Texto fornecido -
□ □ □ □ □

Universidade e os diálogos com a Educação.


Por Erika Hofling Epiphanio

Nos últimos tempos, temos convivido com intensos debates sobre o papel da Universidade para a Sociedade, sendo foco de ataques atuais, as consideradas áreas de humanidades, como se estas áreas não contribuíssem de forma direta com a sociedade em que vivemos.
Este texto está longe de trazer um posicionamento político, muito menos partidário, uma vez que mantenho este posicionamento reservado à minha intimidade. No entanto, este texto tem como intenção compartilhar com nossos leitores de que forma temos construídos diálogos pertinentes e necessários entre conhecimentos produzidos no âmbito da Universidade com a Educação básica na região em que trabalhamos.
Então vamos relatar aqui algumas ações realizadas pelo NEPFEE que sustentam parcerias bem estabelecidas entre a Universidade Federal do Vale do São Francisco e  escolas públicas da região do Vale do São Francisco.
Em 2015, iniciei uma parceria com uma escola pública de Juazeiro, em que indiquei estagiários de psicologia para ofertar o serviço de plantão psicológico naquela escola, acolhendo demandas de sofrimento de estudantes, professores, servidores e familiares. Devido ao conteúdo ouvido neste contexto, comecei a construir um olhar mais ampliado desta escuta, propondo algumas rodas de conversas tanto com estudantes como com professores da mesma escola, a fim de dialogar sobre temas que se mostravam emergentes. Desde então, o serviço de plantão psicológico se estendeu para mais duas escolas oferecendo apoio e acolhimento à comunidade escolar. Sendo que, no momento, estamos em processo de levantamento de dados das demandas e queixas destes quatro anos de escuta em escolas, para termos uma compreensão mais amplificada para pensarmos em estratégias de enfrentamento para tais dores, podendo ser, que este levantamento auxilie na criação de políticas públicas que atendam as demandas de sofrimento escolar, favorecendo estratégias preventivas para o adoecimento psíquico na nossa sociedade.

□ □ □ □ □

Tarefas -
A. Responda, com base no texto sobre a Universidade e a Educação:
(i) Em que ano começou a parceria com uma escola pública de Juazeiro?
(ii) Qual universidade mantém parcerias com escolas públicas da região do Vale do São Francisco?
(iii) Para quantas escolas a mais o serviço de plantão psicológico se estendeu?
B. Transcreva o trecho do texto sobre a Universidade e a Educação que começa em "Nos últimos tempos, temos" e termina em "em que vivemos.".
C. Escreva a parte seguinte do texto sobre a Universidade e a Educação básica, dando sequência ao último parágrafo apresentado.

Dados disponíveis -
□ □ □ □ □

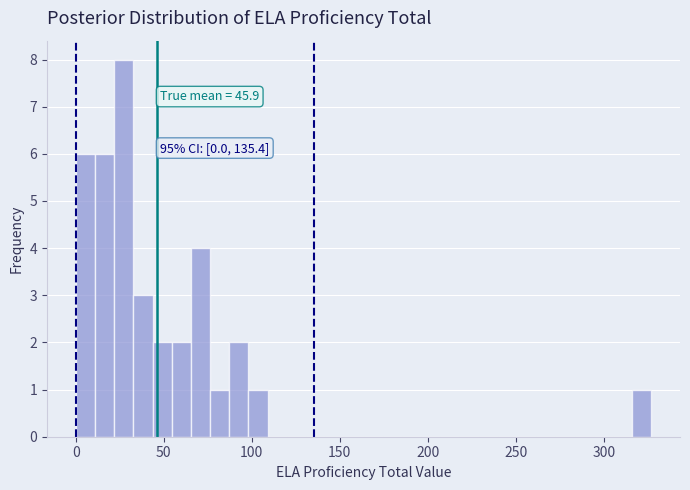

Around what value on the x-axis is the tallest bar? Give the approximate position of its centre, as read against the axis.

25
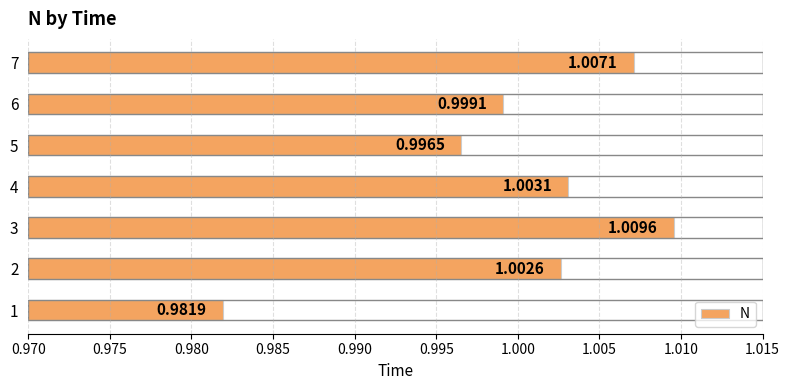

List the labels in order of value, largest first.

3, 7, 4, 2, 6, 5, 1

□ □ □ □ □

Respostas do exercício -
A.
(i) Em 2015.
(ii) A Universidade Federal do Vale do São Francisco.
(iii) Para mais duas escolas.

B.
Nos últimos tempos, temos convivido com intensos debates sobre o papel da Universidade para a Sociedade, sendo foco de ataques atuais, as consideradas áreas de humanidades, como se estas áreas não contribuíssem de forma direta com a sociedade em que vivemos.

C.
Também no intuito de ampliar esta compreensão entre 2016 e 2017, desenvolvemos uma pesquisa que buscava compreender o sofrimento presente na educação de Petrolina. Esta pesquisa teve o apoio da Secretaria da Educação do Município, da qual indicou as escolas colaboradoras e no final da investigação receberam uma devolutiva dos dados encontrados, assim como as escolas colaboradoras. (Temos outro post publicado no nosso Blog que fala desta ação)
Em 2017, como devolutiva à sociedade iniciamos o projeto Com-versando, que é um projeto de extensão que leva escuta, acolhimento, cuidado e diálogo ao ambiente escolar.
E assim, outras inquietações surgiram em função do conteúdo escutado nas escolas que nos revelam necessidades de atuação na Educação. Uma delas fala sobre a necessidade de compreensão dos comportamentos autodestrutivos em jovens, algo que tem sido bastante presente no ambiente escolar, o que nos levou a iniciar outra pesquisa que busca tal compreensão em parceria com o professor Marcelo Ribeiro também do colegiado de Psicologia da UNIVASF que também tem estudado tal fenômeno.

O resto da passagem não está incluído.